International students are the most eager to learn about God out of anyone I have ever encountered in my life. When I asked one of my best friends Julia, who taught in Japan for a year following graduation, how the Christians she met there first heard the Gospel, she answered, “From Christian missionaries who came to Japan!” Then she paused for a minute and added, “Actually, no. Every single Japanese Christian I met heard about Jesus from their host families and other students when they studied in America.” She went on to explain how many students she met in Japan felt pressured to conform with the political, cultural, and religious ideals of their surrounding society, and less than 1% of the country claims to be Christian. 

But when these students study abroad in a new country, they feel freedom for the first time to consider new ideas. This isn't unique to Japan - diversity to exposure allows us to consider new ideas. Including the idea of a God who crafted us personally and loves us more than we could ever imagine. Who knows our names and speaks the languages of our hearts.
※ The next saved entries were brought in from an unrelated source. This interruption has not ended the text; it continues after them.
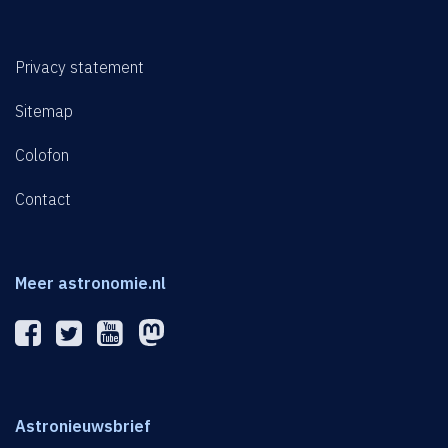
Privacy statement
Sitemap
Colofon
Contact
Meer astronomie.nl
Astronieuwsbrief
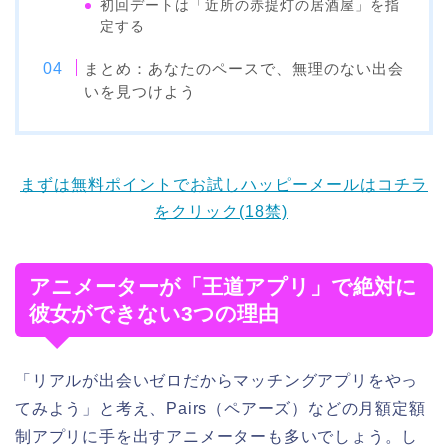
初回デートは「近所の赤提灯の居酒屋」を指
定する
まとめ：あなたのペースで、無理のない出会
いを見つけよう
まずは無料ポイントでお試しハッピーメールはコチラ
をクリック(18禁)
アニメーターが「王道アプリ」で絶対に
彼女ができない3つの理由
「リアルが出会いゼロだからマッチングアプリをやっ
てみよう」と考え、Pairs（ペアーズ）などの月額定額
制アプリに手を出すアニメーターも多いでしょう。し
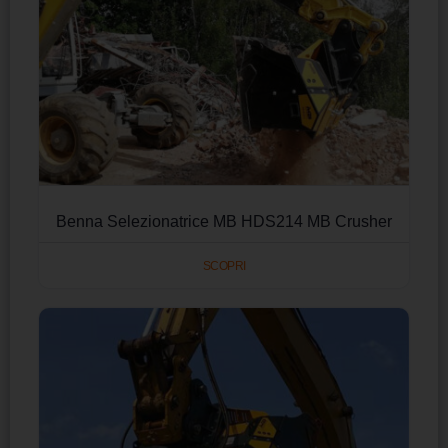
Benna Selezionatrice MB HDS214 MB Crusher
SCOPRI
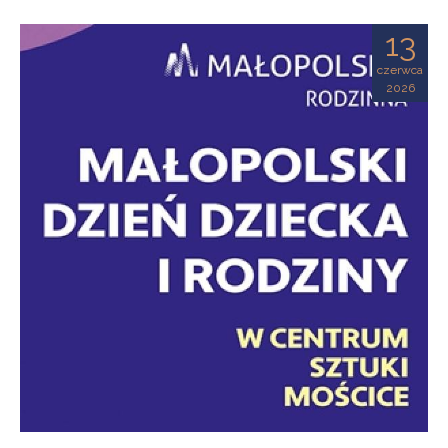
13
czerwca
2026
And though He is invisible, He calls us to be like Him in the world, so that people may experience the love and kindness of Christ through us. A love that doesn’t judge people for the way they act or speak. A love that knows no limits and goes the extra mile to offer a free ride or jacket in the cold or warm meal for the sick. 

These stories amaze me but what equally astounds me is that He can deliver His messages of love through ordinary people and everyday obedience. I didn't do anything special - I just asked God in prayer for opportunities to love people/share His words and then obeyed when I felt Him calling me to do so. He brought people, and He spoke to their hearts. Sometimes God speaks directly, if we're willing to listen, telling us who to talk to and what to say. But other times, I think He's already placed people right in our backyards - at UCLA, UC Irvine, Cal State Fullerton, and USC, in restaurants, bars, offices, and airplanes. He's already shown us so many simple truths about His love/character that we take for granted but others hunger to know. As C.S. Lewis so eloquently put it, "I'm just one beggar telling another where I found bread." We just pray and ask God to give us the words, then open our mouths and start speaking. Often, I simply share about what God is doing in my own life and how much I love Him, and I find God loves to bring curious people who ask more. 

After all, God loves people. And He wants all to be saved and to experience personally this love that transforms lives.

1 Timothy 2:4 -6 "This is good and pleasing in the sight of God our Savior, who wants everyone to be saved and to come to the knowledge of the truth. For there is one God, and there is one mediator between God and men, the man Christ Jesus, who gave Himself as a ransom for all—the testimony that was given at just the right time."